As Netanyahu defends overhaul, Musk cites ‘negative pushback’ at Tesla for speaking with him
Lazar Berman is The Times of Israel's diplomatic reporter
Elon Musk asks Prime Minister Benjamin Netanyahu about the judicial overhaul roiling Israel, noting the protests outside and saying that, due to his decision to speak with the premier on X, “To be frank, I’ve probably got the most amount of negative pushback from people at Tesla about this interview than anything else I’ve ever done.”
Netanyahu, in response, says many of the people protesting don’t know what the overhaul is about.
“Israel was, is and will always be a robust democracy,” Netanyahu says.
“It’s we the people, not we the elites,” he continues. “We the people rule.”
Thirty years ago, he says, the balance in Israel between the three branches of governance “began to change. And we have the most activist judicial court on the planet… Democracy is supposed to be checks and balances of the three branches on each other. In Israel, the judiciary has no checks and no balances. It just has power.”
“So there is a request to try to bring it back into line and that has been sort of boiling all the time.”
Referring to the initial package of far-reaching proposals put forward for weakening the courts, apparently the one unveiled by Justice Minister Yariv Levin days after his coalition took office, Netanyahu says, “I thought [it] was bad.” It would “reject one imbalance by creating another imbalance. If the court can rule against any decision made by the government or the parliament, then let’s not correct it by having the parliament reject any decision, with a simple majority, that the court makes.”
“I thought that was a mistake. It was moving the pendulum from one side to the other side,” he continues. Netanyahu stresses he is looking to find “a happy middle.”
“I have a majority in the parliament, in the Knesset to legislate anything, but I didn’t. I held back because I want this to be a consensus.”
He says “we made the minimal changes that would bring back a little of the balance that we had in Isrel’s first 50 years. And that’s what we’re trying to do now.”
Netanyahu also says he is looking to forge consensus with the opposition, but if not, “then I want to do it with the public. — that is to have as broad a consensus for a minor correction, basically some correction on how we choose judges, because otherwise.. we have.. in many ways 15 unelected officials. By the way, gifted people.. but they replace the government. They’re sort of unelected, and they decide everything.
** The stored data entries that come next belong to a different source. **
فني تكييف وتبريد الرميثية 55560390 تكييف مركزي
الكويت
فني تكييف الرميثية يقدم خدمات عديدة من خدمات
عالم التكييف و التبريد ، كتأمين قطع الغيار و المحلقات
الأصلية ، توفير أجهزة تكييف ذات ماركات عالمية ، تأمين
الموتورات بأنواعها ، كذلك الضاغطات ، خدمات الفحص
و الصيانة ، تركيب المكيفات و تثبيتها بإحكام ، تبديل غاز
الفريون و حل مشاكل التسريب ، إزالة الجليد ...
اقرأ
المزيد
That’s not exactly democracy.”
He says he’s unfairly described as something between Attila the Hun and Genghis Khan. “It’s not an easy thing to be maligned.”
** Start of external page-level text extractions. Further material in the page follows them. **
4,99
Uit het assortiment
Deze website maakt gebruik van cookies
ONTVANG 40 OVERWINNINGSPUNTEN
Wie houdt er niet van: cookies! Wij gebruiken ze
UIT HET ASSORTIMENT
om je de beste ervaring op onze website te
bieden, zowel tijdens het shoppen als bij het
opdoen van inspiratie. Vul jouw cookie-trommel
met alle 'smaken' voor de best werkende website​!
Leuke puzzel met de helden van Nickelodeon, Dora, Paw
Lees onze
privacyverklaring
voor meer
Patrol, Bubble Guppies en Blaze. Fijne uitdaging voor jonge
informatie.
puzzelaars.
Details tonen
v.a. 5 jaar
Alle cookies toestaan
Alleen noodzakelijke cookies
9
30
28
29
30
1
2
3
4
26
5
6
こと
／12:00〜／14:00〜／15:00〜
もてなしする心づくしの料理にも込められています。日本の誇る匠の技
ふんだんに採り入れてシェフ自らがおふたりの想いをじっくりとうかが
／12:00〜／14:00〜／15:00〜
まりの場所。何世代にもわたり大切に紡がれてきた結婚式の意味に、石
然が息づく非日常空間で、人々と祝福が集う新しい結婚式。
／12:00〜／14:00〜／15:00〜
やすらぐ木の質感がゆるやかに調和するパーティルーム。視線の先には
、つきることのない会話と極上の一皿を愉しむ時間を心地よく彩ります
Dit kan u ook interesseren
The premier says that when he gets back to Israel, he will be focused on finding consensus for the judicial reform.
“Certainly, the press in the US has not portrayed the reforms you mentioned in a positive light,” responds Musk, before Netanyahu gripes about The New York Times’ coverage — a “fantastic, obsessive campaign” against the overhaul. “But they usually get it wrong, so it’s not important.”
Israel, says Netanyahu, will “be a stronger democracy after the dust settles.”
The two go on to lament the falloff in the reading of books. “Who reads today?” asks Netanyahu. “That’s because people read twits, tweets,” he says, hurriedly correcting himself. “That’s what they do.”
Says Musk: “They watch TikTok videos.”
They then discuss Musk having read almost the entire encyclopedia, and move from there to the merits, or otherwise, of Wikipedia.